Immediately after the March 2004 SA conference voted to support Respect, the SWP and its friends shut down the SA at national level (in direct contradiction to the text of the March 2004 motion, which said the SA should continue alongside Respect). The office was closed, the SA's office worker resigned, no circulars or emails went out, no correspondence was dealt with, cheques sent in were not cashed, and the website was shut down.

Andy Newman, who moved the shutdown motion, is the secretary of a surviving SA branch, in Swindon, and will contest the 2005 general election on behalf of that SA branch. So far as I could tell from his speech - which centred on the idea (delusion, in my view) that the SA had missed a chance to grow quickly into a movement ten thousand strong because on the big anti-war marches in 2003 the SWP had mainly promoted SWP leaflets, papers, etc. rather than SA material - his idea is that it would just cause too much conflict to revive the SA.

Declan O'Neill and John Nicholson, despite having signed motions which would fall if Newman's motion passed, backed Newman. We must have "no recriminations"; we must be able to find ways to agree, they claimed. O'Neill said that we should look towards "regrouping in the autumn". How disbanding now is a step towards that, he did not say.

The blunt pro-shutdown case was left to Liam MacUaid of Socialist Resistance, who said that Respect, the Galloway/SWP electoral coalition, is becoming "the new mass party of the British working class", and defended it against O'Neill's complaint that Respect allows no serious internal debate.

Moving the motion to continue the Socialist Alliance, I said that the SA's 2001 general election campaign in 2001 had been a big step forward, both in presenting independent working-class socialist politics to a broader electorate than for decades, and in achieving more left unity than for decades. The socialist presence will be much weaker in the 2005 general election. We should fight to rebuild. The SA can be rebuilt - to start with, around the Socialist Green Unity Coalition effort for the 2005 election. Those who no longer want to build a socialist alliance should step aside and let us continue, rather than shutting down what has been achieved so far.

Pete McLaren seconded the motion, and John Pearson and Dave Church also spoke for the motion.

Steve Freeman moved an amendment to Andy Newman's motion. The amendment was lost, and the motion was carried by 73 votes to 63 with two abstentions.

The only other motion debated - for the SA to repay the £3,300 owed to Walsall Democratic Labour Party from a loan made for the 2005 Euro-election campaign - was won by the "SA-ers", by 65 votes to 57 for the SWP and its friends.
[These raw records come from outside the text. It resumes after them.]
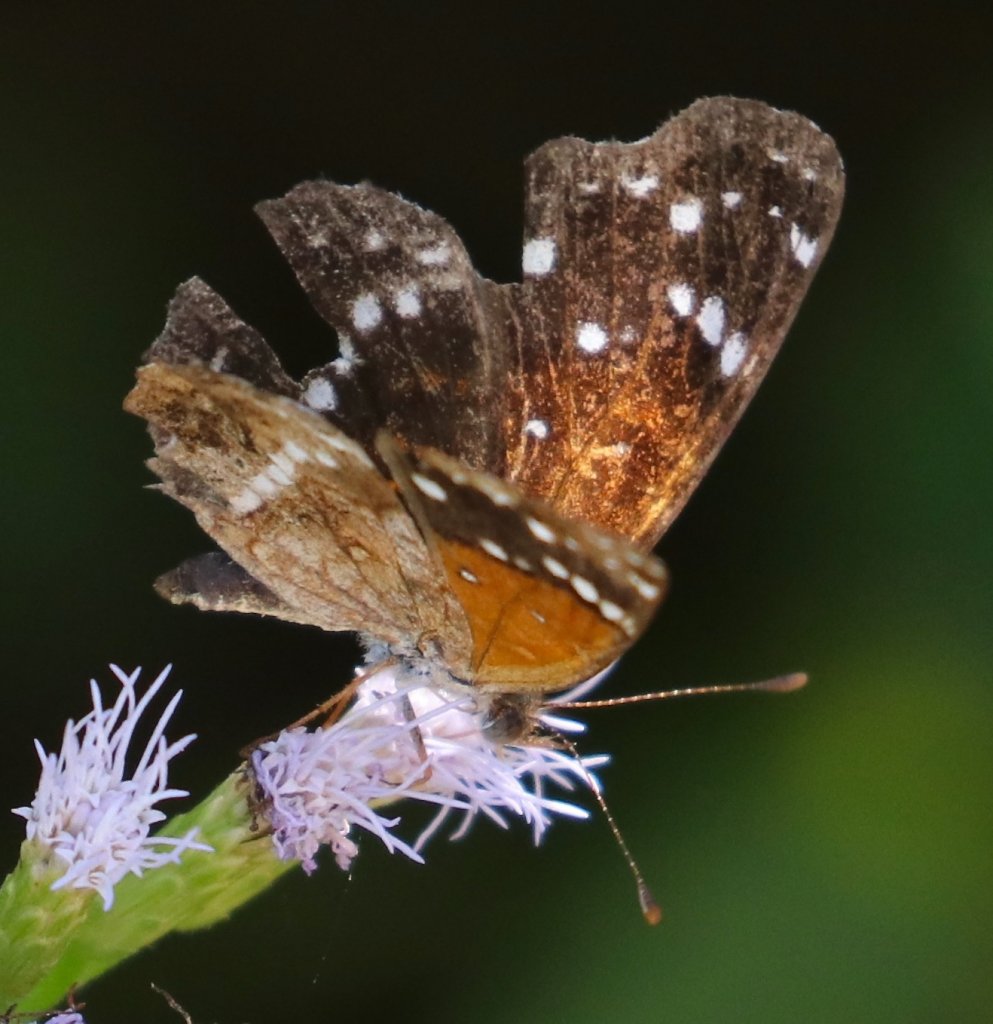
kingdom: Animalia
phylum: Arthropoda
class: Insecta
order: Lepidoptera
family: Nymphalidae
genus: Anthanassa
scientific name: Anthanassa texana
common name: Texan Crescent
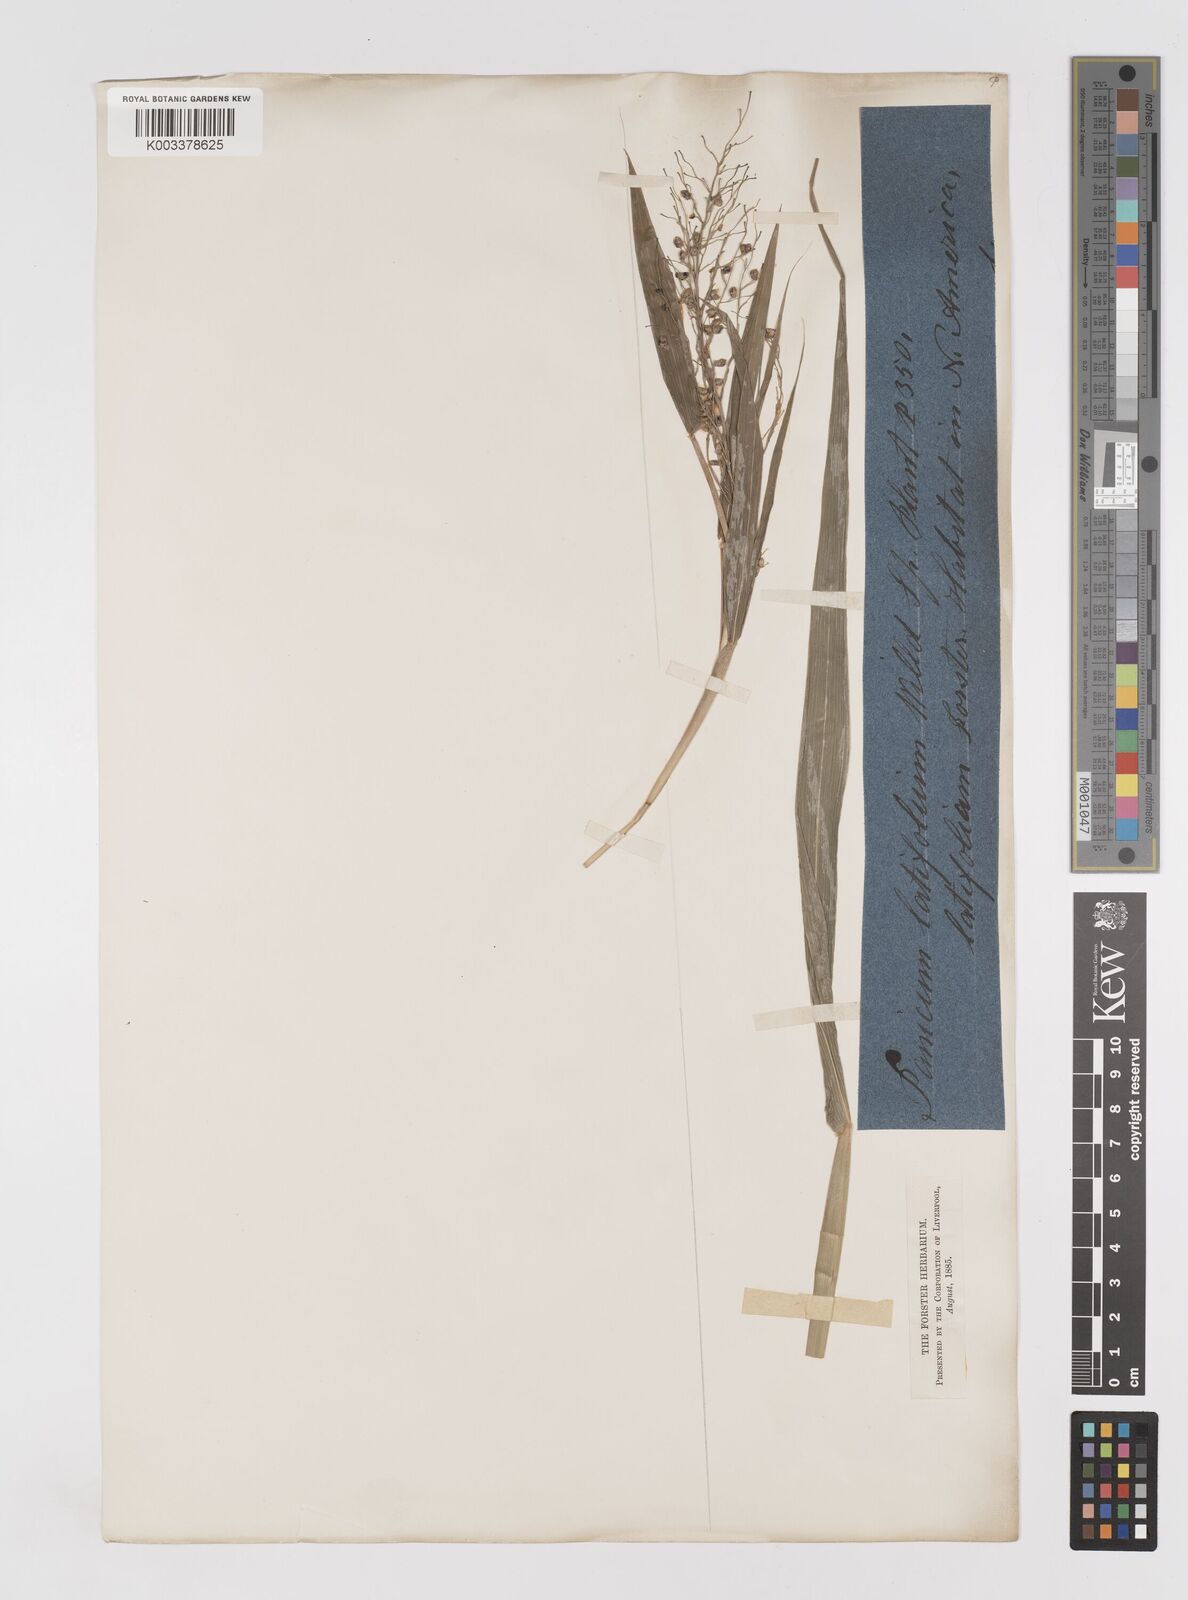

The SWP's original idea had been for the SA's remaining funds - reported at about £6,000 - to go to Respect. They withdrew in favour of Andy Newman's motion, which splits SA funds seven ways between AWL, CPGB, ISG, SADP, SSN, SWP, and SUN. The odds must be that the SWP will now discover large SA debts to the SWP printshop which mean that little or no SA funds are left free.

In a brief meeting of pro-SA people in the meeting hall after the formal end of the conference, Jean Kysow noted that many local SAs still have funds. It is important that those are used for socialist purposes rather than siphoned off to Respect.

The Socialist Alliance Democratic Platform has called a "unity conference" for 12 March in Birmingham. Some SADP people have grand ideas about this being the start of "a new workers' party", or at least a "campaign" for it. However, the real step towards left unity, and towards reconstructing an alliance of socialists, now available is the Socialist Green Unity Coalition.